ASSIGNED TASK: Lines outside the range are not wanted. Give again exactly the lines between the line holding "(fp_line (start 5.5 11.75)" and the line holding "(attr through_hole)", inclusive, from the listing below.

━━━

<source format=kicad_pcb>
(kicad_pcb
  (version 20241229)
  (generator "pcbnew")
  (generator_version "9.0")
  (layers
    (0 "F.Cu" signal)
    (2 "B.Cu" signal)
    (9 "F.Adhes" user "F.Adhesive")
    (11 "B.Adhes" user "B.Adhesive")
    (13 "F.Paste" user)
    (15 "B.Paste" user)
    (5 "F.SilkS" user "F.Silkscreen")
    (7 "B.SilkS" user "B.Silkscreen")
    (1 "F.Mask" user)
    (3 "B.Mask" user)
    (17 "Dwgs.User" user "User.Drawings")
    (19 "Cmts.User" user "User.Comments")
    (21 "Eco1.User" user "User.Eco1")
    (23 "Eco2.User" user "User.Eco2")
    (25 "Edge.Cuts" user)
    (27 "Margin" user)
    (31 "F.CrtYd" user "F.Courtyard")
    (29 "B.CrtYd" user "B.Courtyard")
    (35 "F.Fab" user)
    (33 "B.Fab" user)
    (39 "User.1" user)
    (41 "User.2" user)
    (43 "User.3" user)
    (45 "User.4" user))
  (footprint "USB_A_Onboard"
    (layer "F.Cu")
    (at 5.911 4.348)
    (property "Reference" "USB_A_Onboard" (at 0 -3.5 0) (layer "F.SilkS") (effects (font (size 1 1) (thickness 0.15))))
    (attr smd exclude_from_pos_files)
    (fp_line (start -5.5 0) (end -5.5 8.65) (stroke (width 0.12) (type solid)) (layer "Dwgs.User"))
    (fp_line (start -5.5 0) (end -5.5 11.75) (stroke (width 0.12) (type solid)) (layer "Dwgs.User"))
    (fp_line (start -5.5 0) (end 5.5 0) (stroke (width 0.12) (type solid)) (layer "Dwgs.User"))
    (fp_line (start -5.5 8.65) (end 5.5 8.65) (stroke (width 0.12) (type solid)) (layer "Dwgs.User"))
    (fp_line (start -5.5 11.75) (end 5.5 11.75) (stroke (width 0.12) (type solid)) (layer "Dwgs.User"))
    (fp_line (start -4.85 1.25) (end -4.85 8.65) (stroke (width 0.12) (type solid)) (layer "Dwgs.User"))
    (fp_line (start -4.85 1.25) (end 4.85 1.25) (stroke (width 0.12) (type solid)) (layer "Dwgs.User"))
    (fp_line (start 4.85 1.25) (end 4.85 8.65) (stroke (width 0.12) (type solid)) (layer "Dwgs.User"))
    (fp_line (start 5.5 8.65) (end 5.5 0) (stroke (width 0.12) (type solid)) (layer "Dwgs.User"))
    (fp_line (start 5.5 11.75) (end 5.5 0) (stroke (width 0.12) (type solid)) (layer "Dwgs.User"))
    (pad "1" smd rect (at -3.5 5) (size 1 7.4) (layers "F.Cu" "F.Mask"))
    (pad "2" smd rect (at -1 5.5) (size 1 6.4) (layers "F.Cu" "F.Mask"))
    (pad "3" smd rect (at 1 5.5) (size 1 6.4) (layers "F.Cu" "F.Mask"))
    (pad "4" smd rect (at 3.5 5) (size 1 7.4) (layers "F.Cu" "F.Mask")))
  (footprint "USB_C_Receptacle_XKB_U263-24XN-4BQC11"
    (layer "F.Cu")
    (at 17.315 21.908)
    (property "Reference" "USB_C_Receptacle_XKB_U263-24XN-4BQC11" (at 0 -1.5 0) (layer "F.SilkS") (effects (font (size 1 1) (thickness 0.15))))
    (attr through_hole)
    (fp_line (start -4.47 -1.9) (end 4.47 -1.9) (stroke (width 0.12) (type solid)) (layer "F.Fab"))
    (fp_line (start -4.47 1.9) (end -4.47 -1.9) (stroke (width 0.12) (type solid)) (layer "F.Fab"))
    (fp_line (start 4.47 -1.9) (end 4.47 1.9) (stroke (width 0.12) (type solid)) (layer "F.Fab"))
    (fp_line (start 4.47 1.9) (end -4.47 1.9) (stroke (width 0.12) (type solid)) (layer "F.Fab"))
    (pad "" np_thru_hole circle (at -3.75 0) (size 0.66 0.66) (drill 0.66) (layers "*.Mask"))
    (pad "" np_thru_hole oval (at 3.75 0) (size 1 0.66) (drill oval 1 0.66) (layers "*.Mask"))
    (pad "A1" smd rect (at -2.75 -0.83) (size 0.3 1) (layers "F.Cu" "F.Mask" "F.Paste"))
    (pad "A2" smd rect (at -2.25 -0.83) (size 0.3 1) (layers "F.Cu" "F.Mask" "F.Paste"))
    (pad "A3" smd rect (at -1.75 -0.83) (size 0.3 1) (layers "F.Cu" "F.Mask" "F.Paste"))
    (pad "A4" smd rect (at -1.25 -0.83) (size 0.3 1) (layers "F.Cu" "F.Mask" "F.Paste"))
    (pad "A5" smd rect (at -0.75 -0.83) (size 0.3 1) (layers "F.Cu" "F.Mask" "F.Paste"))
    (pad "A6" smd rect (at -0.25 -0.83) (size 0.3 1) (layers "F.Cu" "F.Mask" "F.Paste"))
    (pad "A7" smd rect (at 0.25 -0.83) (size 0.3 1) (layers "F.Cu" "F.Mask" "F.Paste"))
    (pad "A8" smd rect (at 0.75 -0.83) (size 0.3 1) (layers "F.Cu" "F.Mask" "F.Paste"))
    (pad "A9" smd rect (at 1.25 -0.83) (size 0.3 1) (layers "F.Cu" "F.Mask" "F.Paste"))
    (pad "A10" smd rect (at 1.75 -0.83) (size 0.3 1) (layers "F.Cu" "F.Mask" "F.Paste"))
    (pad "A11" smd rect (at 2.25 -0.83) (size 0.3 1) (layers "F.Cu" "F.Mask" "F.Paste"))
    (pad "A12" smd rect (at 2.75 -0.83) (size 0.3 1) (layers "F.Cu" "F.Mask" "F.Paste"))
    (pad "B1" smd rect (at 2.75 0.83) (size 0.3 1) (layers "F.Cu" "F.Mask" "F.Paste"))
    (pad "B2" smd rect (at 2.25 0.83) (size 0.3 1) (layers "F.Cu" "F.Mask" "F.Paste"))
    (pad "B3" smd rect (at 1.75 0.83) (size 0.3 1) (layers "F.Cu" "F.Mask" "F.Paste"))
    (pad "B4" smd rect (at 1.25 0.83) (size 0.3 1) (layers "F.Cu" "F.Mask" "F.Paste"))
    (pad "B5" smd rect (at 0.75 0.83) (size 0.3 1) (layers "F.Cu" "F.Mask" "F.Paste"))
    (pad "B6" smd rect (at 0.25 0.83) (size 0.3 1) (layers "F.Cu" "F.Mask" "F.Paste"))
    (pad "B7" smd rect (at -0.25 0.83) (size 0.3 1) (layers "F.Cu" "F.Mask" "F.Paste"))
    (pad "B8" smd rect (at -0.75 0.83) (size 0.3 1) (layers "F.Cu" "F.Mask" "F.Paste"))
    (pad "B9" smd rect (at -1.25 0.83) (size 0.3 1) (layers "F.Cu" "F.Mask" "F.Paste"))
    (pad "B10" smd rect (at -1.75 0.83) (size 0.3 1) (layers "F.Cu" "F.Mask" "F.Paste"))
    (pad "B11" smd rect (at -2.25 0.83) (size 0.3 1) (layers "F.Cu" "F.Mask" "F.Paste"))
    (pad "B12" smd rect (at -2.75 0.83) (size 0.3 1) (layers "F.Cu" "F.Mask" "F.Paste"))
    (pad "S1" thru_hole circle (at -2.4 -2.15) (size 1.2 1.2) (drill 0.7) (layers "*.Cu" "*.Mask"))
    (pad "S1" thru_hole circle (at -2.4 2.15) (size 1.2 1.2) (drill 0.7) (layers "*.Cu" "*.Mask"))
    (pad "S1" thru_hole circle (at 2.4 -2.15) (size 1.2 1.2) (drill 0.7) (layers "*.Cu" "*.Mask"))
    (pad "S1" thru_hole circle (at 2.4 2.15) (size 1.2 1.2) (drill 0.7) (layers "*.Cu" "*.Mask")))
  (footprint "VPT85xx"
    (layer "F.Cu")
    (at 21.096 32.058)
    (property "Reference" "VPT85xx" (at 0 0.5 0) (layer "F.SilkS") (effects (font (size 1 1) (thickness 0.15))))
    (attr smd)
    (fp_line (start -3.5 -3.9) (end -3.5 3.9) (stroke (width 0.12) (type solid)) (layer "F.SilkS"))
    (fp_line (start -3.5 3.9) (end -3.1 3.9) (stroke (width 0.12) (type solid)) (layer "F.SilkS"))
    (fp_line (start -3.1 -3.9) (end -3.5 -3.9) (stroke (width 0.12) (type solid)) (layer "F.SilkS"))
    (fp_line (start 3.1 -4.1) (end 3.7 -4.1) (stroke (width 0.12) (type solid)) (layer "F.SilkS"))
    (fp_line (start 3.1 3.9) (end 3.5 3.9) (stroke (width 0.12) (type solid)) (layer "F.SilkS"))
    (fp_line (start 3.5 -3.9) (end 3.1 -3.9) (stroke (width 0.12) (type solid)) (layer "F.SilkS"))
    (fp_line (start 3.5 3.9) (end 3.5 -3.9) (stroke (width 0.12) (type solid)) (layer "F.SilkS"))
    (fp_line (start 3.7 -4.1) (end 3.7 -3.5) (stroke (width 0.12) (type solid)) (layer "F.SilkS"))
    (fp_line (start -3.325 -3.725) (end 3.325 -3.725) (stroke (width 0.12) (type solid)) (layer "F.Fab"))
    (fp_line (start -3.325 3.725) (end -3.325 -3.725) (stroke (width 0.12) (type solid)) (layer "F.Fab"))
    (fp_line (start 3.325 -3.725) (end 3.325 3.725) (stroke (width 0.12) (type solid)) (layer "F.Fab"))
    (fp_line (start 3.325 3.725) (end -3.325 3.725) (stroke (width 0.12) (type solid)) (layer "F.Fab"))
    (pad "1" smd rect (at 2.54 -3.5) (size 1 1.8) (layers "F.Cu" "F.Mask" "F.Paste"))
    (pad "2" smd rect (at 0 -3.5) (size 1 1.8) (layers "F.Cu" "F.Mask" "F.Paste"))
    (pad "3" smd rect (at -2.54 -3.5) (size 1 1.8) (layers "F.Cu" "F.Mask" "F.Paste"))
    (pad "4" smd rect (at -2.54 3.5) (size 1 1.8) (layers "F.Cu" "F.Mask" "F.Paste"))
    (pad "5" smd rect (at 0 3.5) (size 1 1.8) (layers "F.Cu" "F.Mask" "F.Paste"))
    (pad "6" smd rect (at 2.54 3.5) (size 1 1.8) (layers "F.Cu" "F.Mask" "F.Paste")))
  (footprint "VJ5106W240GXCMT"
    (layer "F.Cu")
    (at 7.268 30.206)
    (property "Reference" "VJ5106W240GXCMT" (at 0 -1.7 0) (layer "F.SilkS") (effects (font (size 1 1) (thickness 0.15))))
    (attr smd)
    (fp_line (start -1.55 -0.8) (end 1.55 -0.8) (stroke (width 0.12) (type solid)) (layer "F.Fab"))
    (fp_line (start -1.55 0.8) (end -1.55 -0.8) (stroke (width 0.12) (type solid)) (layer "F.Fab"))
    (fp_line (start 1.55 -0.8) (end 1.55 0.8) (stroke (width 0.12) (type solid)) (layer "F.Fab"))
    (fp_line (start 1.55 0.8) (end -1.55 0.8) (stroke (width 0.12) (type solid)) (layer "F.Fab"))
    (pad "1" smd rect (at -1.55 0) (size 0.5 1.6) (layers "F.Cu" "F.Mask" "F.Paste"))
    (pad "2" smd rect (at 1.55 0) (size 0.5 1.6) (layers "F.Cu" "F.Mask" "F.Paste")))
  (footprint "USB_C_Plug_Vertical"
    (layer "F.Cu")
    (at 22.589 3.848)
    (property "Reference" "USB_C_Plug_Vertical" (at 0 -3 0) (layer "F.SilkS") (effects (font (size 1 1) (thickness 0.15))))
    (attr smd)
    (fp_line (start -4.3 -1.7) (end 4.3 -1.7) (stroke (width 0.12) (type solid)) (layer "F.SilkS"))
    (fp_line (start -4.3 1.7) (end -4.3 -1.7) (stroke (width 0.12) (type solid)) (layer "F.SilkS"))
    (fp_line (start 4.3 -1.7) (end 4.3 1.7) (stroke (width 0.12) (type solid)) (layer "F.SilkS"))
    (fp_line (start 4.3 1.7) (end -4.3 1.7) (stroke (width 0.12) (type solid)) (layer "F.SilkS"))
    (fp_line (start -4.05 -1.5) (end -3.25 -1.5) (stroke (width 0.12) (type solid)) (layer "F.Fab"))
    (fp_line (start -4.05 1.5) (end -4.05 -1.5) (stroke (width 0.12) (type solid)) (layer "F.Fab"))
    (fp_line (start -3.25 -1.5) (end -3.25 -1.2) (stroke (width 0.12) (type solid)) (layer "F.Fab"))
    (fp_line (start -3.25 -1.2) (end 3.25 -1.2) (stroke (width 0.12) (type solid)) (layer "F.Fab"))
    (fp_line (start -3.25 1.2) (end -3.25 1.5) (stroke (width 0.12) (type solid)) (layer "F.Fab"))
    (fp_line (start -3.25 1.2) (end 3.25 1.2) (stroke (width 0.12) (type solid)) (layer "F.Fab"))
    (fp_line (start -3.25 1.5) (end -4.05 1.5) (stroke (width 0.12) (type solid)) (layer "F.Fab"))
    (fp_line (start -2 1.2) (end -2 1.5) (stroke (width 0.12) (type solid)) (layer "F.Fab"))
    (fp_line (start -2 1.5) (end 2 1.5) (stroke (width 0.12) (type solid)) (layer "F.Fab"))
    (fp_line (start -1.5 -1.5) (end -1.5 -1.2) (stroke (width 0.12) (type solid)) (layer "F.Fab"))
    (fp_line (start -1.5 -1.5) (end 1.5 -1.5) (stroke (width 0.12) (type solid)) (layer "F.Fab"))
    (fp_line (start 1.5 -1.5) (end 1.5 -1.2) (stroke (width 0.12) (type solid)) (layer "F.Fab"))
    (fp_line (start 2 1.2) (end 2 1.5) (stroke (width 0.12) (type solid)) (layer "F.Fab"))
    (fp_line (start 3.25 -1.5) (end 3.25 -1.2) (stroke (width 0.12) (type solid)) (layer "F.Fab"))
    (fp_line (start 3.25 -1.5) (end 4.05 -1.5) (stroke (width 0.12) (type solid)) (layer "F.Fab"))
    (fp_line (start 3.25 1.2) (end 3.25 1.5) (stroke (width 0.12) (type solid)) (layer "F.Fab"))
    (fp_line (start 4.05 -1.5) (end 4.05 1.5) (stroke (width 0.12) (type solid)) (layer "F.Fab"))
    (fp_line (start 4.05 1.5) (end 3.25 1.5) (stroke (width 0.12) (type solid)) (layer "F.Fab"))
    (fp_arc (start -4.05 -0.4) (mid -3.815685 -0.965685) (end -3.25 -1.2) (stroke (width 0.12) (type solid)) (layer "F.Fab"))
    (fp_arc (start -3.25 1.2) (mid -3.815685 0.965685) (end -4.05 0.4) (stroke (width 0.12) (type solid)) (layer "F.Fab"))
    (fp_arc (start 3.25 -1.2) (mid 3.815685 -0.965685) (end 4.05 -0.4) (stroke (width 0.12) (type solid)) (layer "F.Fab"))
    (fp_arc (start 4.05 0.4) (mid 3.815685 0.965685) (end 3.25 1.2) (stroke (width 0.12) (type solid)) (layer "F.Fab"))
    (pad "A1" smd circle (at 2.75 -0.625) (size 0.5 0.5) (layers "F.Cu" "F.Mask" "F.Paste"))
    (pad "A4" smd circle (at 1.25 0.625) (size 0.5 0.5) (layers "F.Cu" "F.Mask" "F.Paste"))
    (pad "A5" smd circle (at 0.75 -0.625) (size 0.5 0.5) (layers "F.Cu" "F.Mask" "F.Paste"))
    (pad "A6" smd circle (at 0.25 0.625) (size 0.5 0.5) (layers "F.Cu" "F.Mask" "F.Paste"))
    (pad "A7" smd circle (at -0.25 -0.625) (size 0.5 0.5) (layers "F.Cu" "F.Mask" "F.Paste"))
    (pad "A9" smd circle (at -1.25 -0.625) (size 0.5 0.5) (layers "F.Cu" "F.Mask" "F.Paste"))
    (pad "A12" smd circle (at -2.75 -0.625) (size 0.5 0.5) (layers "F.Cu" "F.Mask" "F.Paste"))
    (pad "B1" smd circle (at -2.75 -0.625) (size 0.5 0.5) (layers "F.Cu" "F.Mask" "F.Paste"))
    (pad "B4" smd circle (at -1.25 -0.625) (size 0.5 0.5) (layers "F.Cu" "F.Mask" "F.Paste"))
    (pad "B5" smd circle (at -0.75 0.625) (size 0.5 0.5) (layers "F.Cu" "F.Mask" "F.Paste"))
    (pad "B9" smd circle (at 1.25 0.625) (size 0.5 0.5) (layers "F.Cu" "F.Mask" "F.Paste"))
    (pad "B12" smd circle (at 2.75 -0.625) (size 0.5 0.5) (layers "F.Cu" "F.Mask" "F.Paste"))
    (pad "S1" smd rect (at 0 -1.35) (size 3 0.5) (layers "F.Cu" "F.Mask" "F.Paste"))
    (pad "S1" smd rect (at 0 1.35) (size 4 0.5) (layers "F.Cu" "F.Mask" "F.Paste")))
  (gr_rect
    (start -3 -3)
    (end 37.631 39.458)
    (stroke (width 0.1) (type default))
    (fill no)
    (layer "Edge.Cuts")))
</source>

━━━

ANSWER BOX:
    (fp_line (start 5.5 11.75) (end 5.5 0) (stroke (width 0.12) (type solid)) (layer "Dwgs.User"))
    (pad "1" smd rect (at -3.5 5) (size 1 7.4) (layers "F.Cu" "F.Mask"))
    (pad "2" smd rect (at -1 5.5) (size 1 6.4) (layers "F.Cu" "F.Mask"))
    (pad "3" smd rect (at 1 5.5) (size 1 6.4) (layers "F.Cu" "F.Mask"))
    (pad "4" smd rect (at 3.5 5) (size 1 7.4) (layers "F.Cu" "F.Mask")))
  (footprint "USB_C_Receptacle_XKB_U263-24XN-4BQC11"
    (layer "F.Cu")
    (at 17.315 21.908)
    (property "Reference" "USB_C_Receptacle_XKB_U263-24XN-4BQC11" (at 0 -1.5 0) (layer "F.SilkS") (effects (font (size 1 1) (thickness 0.15))))
    (attr through_hole)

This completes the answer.